Le samedi 21 septembre 2024, la ministre de l’Éducation nationale, Camelia Ntoutoume Leclercq, a accueilli une délégation du Syndicat national de la formation et de l’enseignement professionnels (SYNFEP), conduite par son président, Marc Gnassa Poutou. Cette rencontre visait à attirer l’attention du ministère sur les difficultés persistantes que rencontrent les agents du secteur. Face à ces préoccupations, les représentants syndicaux, qui envisageaient de lancer un mouvement de grève, ont choisi d’accorder un délai au ministre pour soumettre leurs revendications aux instances compétentes. Cette décision reflète une volonté de privilégier le dialogue et la négociation dans l’espoir d’obtenir des réponses concrètes aux problèmes soulevés.
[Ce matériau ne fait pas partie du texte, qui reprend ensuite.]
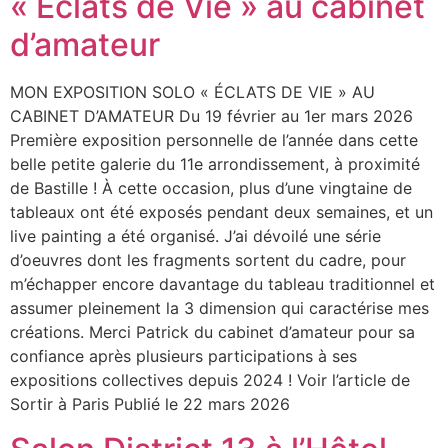
« Éclats de Vie » au cabinet
d’amateur
MON EXPOSITION SOLO « ÉCLATS DE VIE » AU
CABINET D’AMATEUR Du 19 février au 1er mars 2026
Première exposition personnelle de l’année dans cette
belle petite galerie du 11e arrondissement, à proximité
de Bastille ! À cette occasion, plus d’une vingtaine de
tableaux ont été exposés pendant deux semaines, et un
live painting a été organisé. J’ai dévoilé une série
d’oeuvres dont les fragments sortent du cadre, pour
m’échapper encore davantage du tableau traditionnel et
assumer pleinement la 3 dimension qui caractérise mes
créations. Merci Patrick du cabinet d’amateur pour sa
confiance après plusieurs participations à ses
expositions collectives depuis 2024 ! Voir l’article de
Sortir à Paris Publié le 22 mars 2026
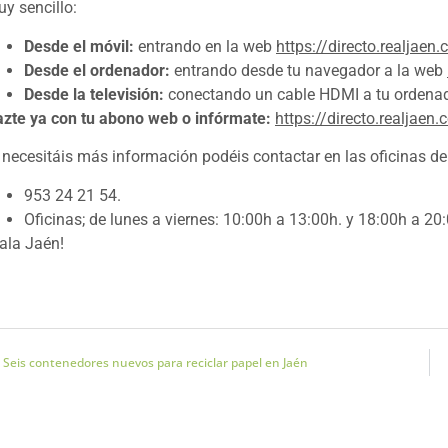
y sencillo:
Desde el móvil:
entrando en la web
https://directo.realjaen
Desde el ordenador:
entrando desde tu navegador a la web
Desde la televisión:
conectando un cable HDMI a tu ordenador
zte ya con tu abono web o infórmate:
https://directo.realjaen
 necesitáis más información podéis contactar en las oficinas del
953 24 21 54.
Oficinas; de lunes a viernes: 10:00h a 13:00h. y 18:00h a 20
ala Jaén!
Seis contenedores nuevos para reciclar papel en Jaén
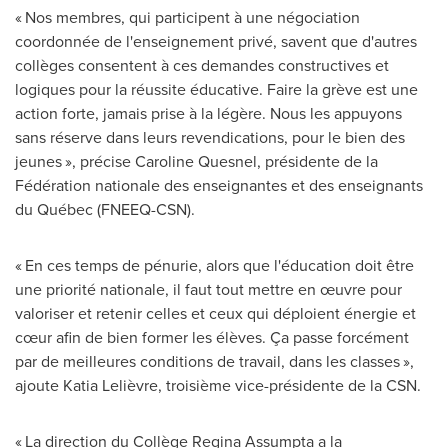
« Nos membres, qui participent à une négociation
coordonnée de l'enseignement privé, savent que d'autres
collèges consentent à ces demandes constructives et
logiques pour la réussite éducative.
Faire la
grève est une
action forte, jamais prise à la légère. Nous les appuyons
sans réserve dans leurs revendications, pour le bien des
jeunes », précise
Caroline Quesnel
, présidente de la
Fédération nationale des enseignantes et des enseignants
du Québec (FNEEQ-CSN).
« En ces temps de pénurie, alors que l'éducation doit être
une priorité nationale, il faut tout mettre en œuvre pour
valoriser et retenir celles et ceux qui déploient énergie et
cœur afin de bien former les élèves. Ça passe forcément
par de meilleures conditions de travail, dans les classes »,
ajoute Katia Lelièvre, troisième vice-présidente de la CSN.
« La direction du Collège Regina Assumpta a la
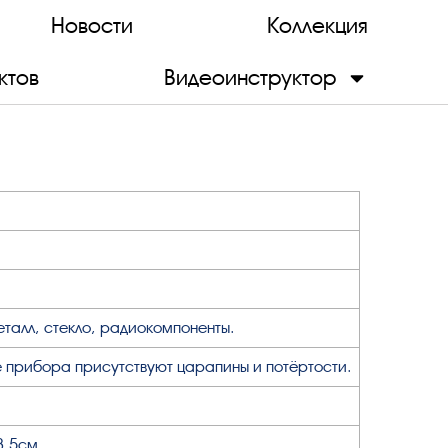
Новости
Коллекция
ктов
Видеоинструктор
еталл, стекло, радиокомпоненты.
 прибора присутствуют царапины и потёртости.
8,5см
Lors de son propos de circonstance devant la presse, Marc Gnassa Poutou, Président du Syndicat national de la formation et de l’enseignement professionnels (SYNFEP), a mis en avant plusieurs points cruciaux relatifs aux préoccupations des travailleurs du secteur.
Tout d’abord, il souligne la réactivité de la ministre de la Formation professionnelle, qui a rapidement pris en considération les doléances des agents suite à l’assemblée générale du 19 septembre 2024. « Madame, le ministre a été prompt à réagir face à la détresse des travailleurs », a-t-il précisé. Cette prompte réaction est un signe encourageant pour un dialogue ouvert et constructif.
Ensuite, Marc Gnassa Poutou insiste sur un aspect clé de la formation professionnelle : l’importance de la « matière 2 », c’est-à-dire les outils et matériaux nécessaires pour permettre une formation adéquate. Contrairement à l’enseignement général, qui se base principalement sur des supports théoriques, la formation professionnelle repose sur 80% de pratique. « Nous sommes en formation professionnelle, il faut bien que nous ayons la matière 2 », rappelle-t-il. La promesse de la ministre de résoudre ce problème en collaboration avec la direction générale est donc essentielle.

Par ailleurs, le syndicaliste met en lumière la précarité administrative de nombreux agents, certains travaillant depuis plusieurs mois sans contrat. La ministre s’est également engagée à rectifier cette situation : « Elle a promis de regarder aussi de ce côté avec la direction générale de l’ANFP ». Ce volet administratif est crucial pour garantir la stabilité et la reconnaissance des employés.
Enfin, concernant le paiement des vacations et des indemnités liées aux examens et concours, la ministre a montré sa volonté de clarifier ces questions dès le retour de la délégation présidentielle de New York, laissant espérer une issue rapide.
Le président du SYNFEP se montre optimiste quant à la volonté du gouvernement de résoudre les problèmes, tout en soulignant que le dialogue est désormais « ouvert avec la tutelle ».